The coffee maker's light blinked. Once. Twice.
"Even if it's complicated?" Logan asked.
"Especially if it's complicated. Complicated feelings are still feelings." Pete looked back at the machine. "The coffee maker understands. It makes hot chocolate for people who can't drink it. It cares about impossible things."
"And you're getting attached to it. You're building a relationship with an appliance because I gave it the ability to want things."
"Pete—"
"I know what you're going to say." Pete held up a hand. "Alberta already gave me the speech. Sass too. They think I'm putting too much hope in..." He gestured vaguely. "In you. In what you can do."
"Are you?"
"Probably." Pete's smile was sad. "But hope is all I've got, Logan. Forty years of nothing, and then you showed up, and suddenly there's a coffee maker that knows what temperature I liked my hot chocolate, and there's a handshake that felt real, and there's a person who sees me. Actually sees me." His voice cracked. "Is it wrong to hope for more of that?"
Logan didn't have an answer.
The coffee maker blinked again, and somewhere in the house, two soldiers from opposing sides of a 250-year-old war were finding their way back to each other.
Nigel left at dusk.
Logan watched from the porch as the British ghost walked back toward the shed, his stride measured, his head high. He didn't turn around.
Isaac stood at the second-floor window, watching the same departure, his face unreadable. He didn't turn around either.
But something in the fifty yards between them had changed. The distance was the same, but it felt smaller now. More crossable. More like a gap that could be bridged rather than a chasm that couldn't.

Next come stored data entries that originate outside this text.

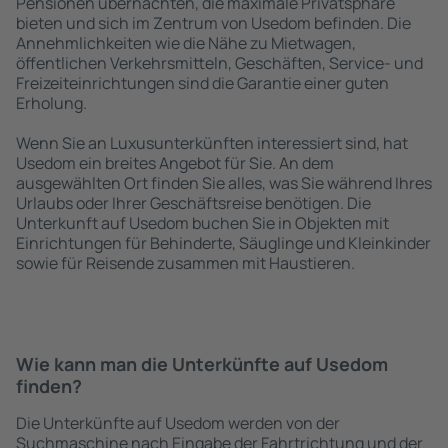
Pensionen übernachten, die maximale Privatsphäre
bieten und sich im Zentrum von Usedom befinden. Die
Annehmlichkeiten wie die Nähe zu Mietwagen,
öffentlichen Verkehrsmitteln, Geschäften, Service- und
Freizeiteinrichtungen sind die Garantie einer guten
Erholung.
Wenn Sie an Luxusunterkünften interessiert sind, hat
Usedom ein breites Angebot für Sie. An dem
ausgewählten Ort finden Sie alles, was Sie während Ihres
Urlaubs oder Ihrer Geschäftsreise benötigen. Die
Unterkunft auf Usedom buchen Sie in Objekten mit
Einrichtungen für Behinderte, Säuglinge und Kleinkinder
sowie für Reisende zusammen mit Haustieren.
Wie kann man die Unterkünfte auf Usedom
finden?
Die Unterkünfte auf Usedom werden von der
Suchmaschine nach Eingabe der Fahrtrichtung und der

"You did that," Sass said, appearing beside Logan on the porch.
"Did what?"
"Don't." Sass's voice was flat. "I saw you visit the shed. I heard what you said to Nigel. You planted a seed and now it's blooming." He paused. "The question is whether you planted it for their benefit or yours."
"Can't it be both?"
"It can. But you should be honest about the proportions." Sass turned to face him directly. "Isaac is watching you. He has a dossier. He thinks you're hiding something important. And then, conveniently, Nigel shows up and distracts him with two centuries of unresolved romantic tension."
"I didn't plan it like that."
"No?" Sass's eyebrow rose. "So the timing was coincidental?"

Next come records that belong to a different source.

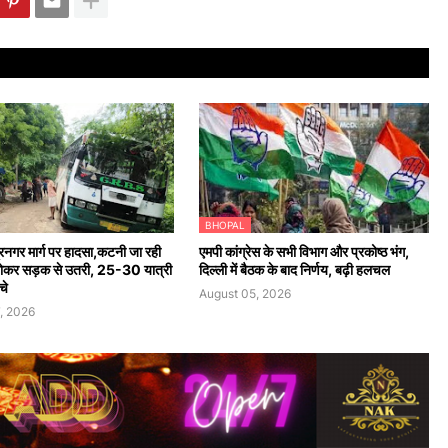
BHOPAL
ंद्रनगर मार्ग पर हादसा,कटनी जा रही
एमपी कांग्रेस के सभी विभाग और प्रकोष्ठ भंग,
होकर सड़क से उतरी, 25-30 यात्री
दिल्ली में बैठक के बाद निर्णय, बढ़ी हलचल
चे
August 05, 2026
, 2026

"It wasn't coincidental. I knew Nigel would eventually approach the house if I gave him permission. I knew it would distract Isaac."

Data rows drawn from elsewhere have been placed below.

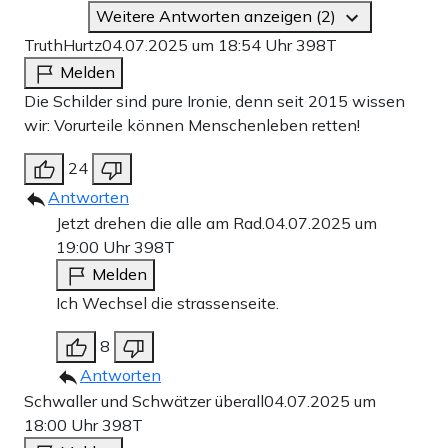
Weitere Antworten anzeigen (2)
TruthHurtz
04.07.2025 um 18:54 Uhr
398T
Melden
Die Schilder sind pure Ironie, denn seit 2015 wissen
wir: Vorurteile können Menschenleben retten!
24
Antworten
Jetzt drehen die alle am Rad.
04.07.2025 um
19:00 Uhr
398T
Melden
Ich Wechsel die strassenseite.
8
Antworten
Schwaller und Schwätzer überall
04.07.2025 um
18:00 Uhr
398T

"But I also knew it would make both of them happy."
"I wanted to help them," Logan said. "The timing was... fortunate."
"Fortunate." Sass turned back toward the house. "You're good at that. At being fortunate." He walked through the wall without another word.
Logan stood alone on the porch, watching the shed, watching the window, watching the distance between two people who'd finally started closing it.
[OBSERVATION: ISAAC/NIGEL REUNION SUCCESSFUL. DISTRACTION ACHIEVED.]
[NOTE: SASS REMAINS SKEPTICAL. CONTINUE MONITORING.]
[AAR: 67. EMOTIONAL RESONANCE BONUS APPLIED.]
The system was pleased. The cosmic audience appreciated romance.
Logan wasn't sure if he should feel proud or ashamed.